**Exercise directions:** Copy out every line of the material below, character for character, apart from the pictures.
*****
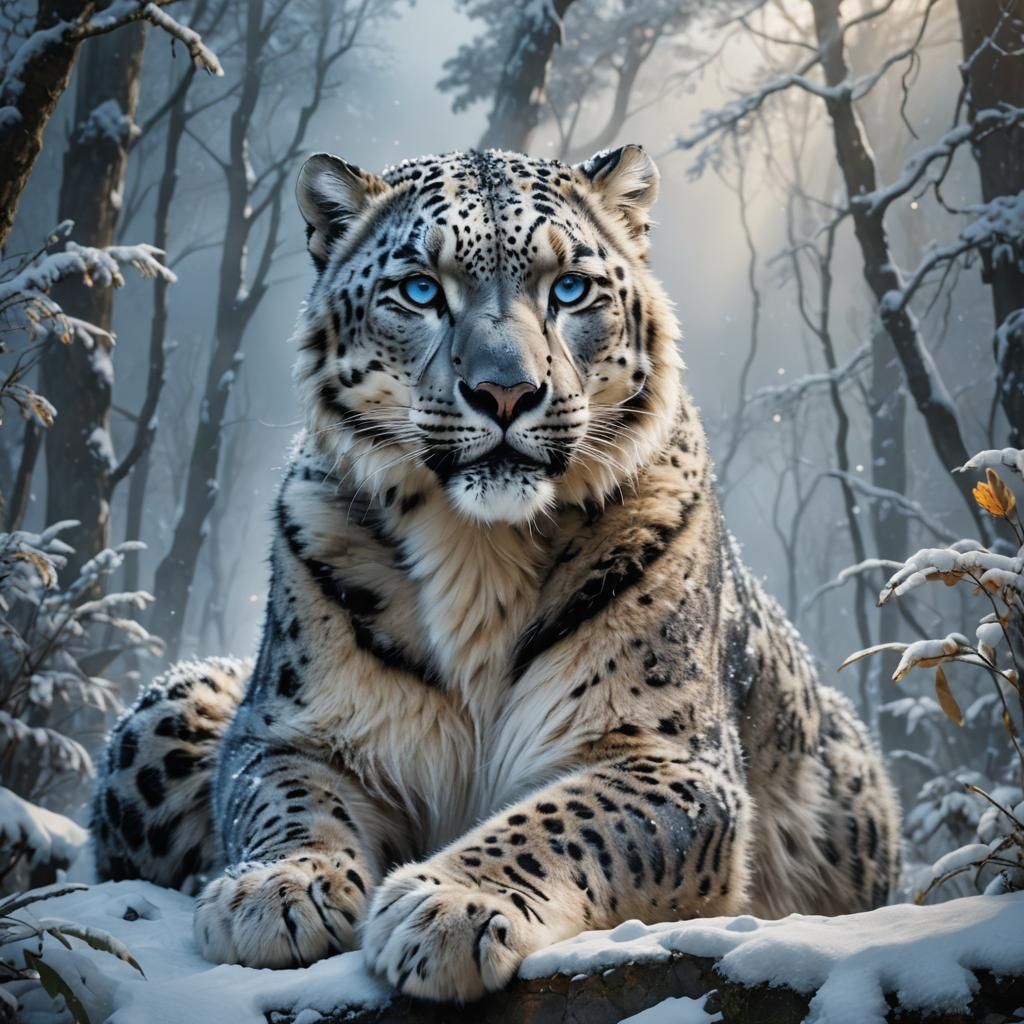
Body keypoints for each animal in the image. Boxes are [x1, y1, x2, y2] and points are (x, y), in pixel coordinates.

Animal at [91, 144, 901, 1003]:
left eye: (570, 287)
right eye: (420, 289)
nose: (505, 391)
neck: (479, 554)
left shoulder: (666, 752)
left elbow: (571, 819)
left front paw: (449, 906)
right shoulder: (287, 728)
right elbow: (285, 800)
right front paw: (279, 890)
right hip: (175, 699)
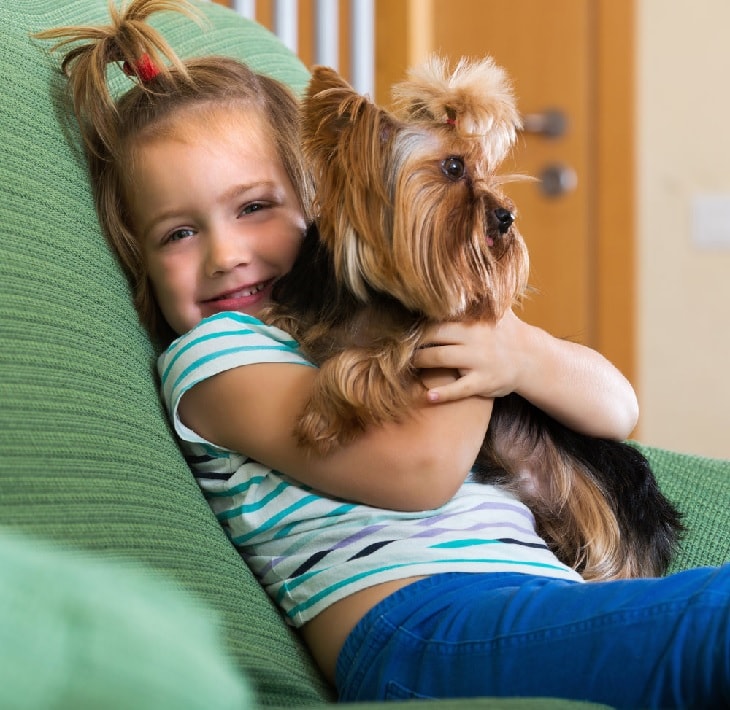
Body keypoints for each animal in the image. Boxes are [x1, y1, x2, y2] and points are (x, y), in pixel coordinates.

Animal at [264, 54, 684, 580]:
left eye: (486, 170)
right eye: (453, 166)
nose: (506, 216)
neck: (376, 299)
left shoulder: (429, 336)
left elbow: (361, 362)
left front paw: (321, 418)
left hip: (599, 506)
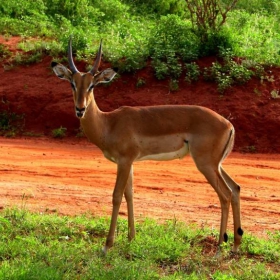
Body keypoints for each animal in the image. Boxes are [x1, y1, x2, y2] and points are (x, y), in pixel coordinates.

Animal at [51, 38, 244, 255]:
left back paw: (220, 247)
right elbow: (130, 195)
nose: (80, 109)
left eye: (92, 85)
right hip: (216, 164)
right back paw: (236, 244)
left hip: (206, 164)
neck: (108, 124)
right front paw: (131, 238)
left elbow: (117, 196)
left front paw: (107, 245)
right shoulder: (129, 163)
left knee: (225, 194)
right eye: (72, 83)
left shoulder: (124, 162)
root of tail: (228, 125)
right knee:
*****
**Result of the task:**
Body keypoints for each animal in the image. Boxes are [x1, y1, x2, y2] and points are (x, y), in pixel coordinates.

Animal at [91, 144, 901, 1003]:
left eye: (570, 287)
right eye: (420, 289)
nose: (505, 391)
neck: (479, 554)
left shoulder: (666, 752)
left elbow: (571, 819)
left front paw: (449, 906)
right shoulder: (287, 728)
right elbow: (285, 800)
right front paw: (279, 890)
right hip: (175, 699)
Body keypoints for each animal in the image. Boxes are [x1, y1, x2, y2] and points are (x, y), in pixel coordinates.

Animal at [264, 54, 684, 580]:
left eye: (486, 170)
right eye: (453, 166)
nose: (506, 216)
neck: (376, 299)
left shoulder: (429, 336)
left elbow: (361, 362)
left front paw: (321, 418)
left hip: (599, 506)
Body keypoints for each animal in the image. Boxes are [x1, y1, x2, y2] and points are (x, y), in pixel coordinates.

Animal at [51, 38, 244, 255]:
left back paw: (220, 247)
right elbow: (130, 195)
nose: (80, 109)
left eye: (92, 85)
right hip: (216, 164)
right back paw: (236, 244)
left hip: (206, 164)
neck: (108, 124)
right front paw: (131, 238)
left elbow: (117, 196)
left front paw: (107, 245)
right shoulder: (129, 163)
left knee: (225, 194)
right eye: (72, 83)
left shoulder: (124, 162)
root of tail: (228, 125)
right knee:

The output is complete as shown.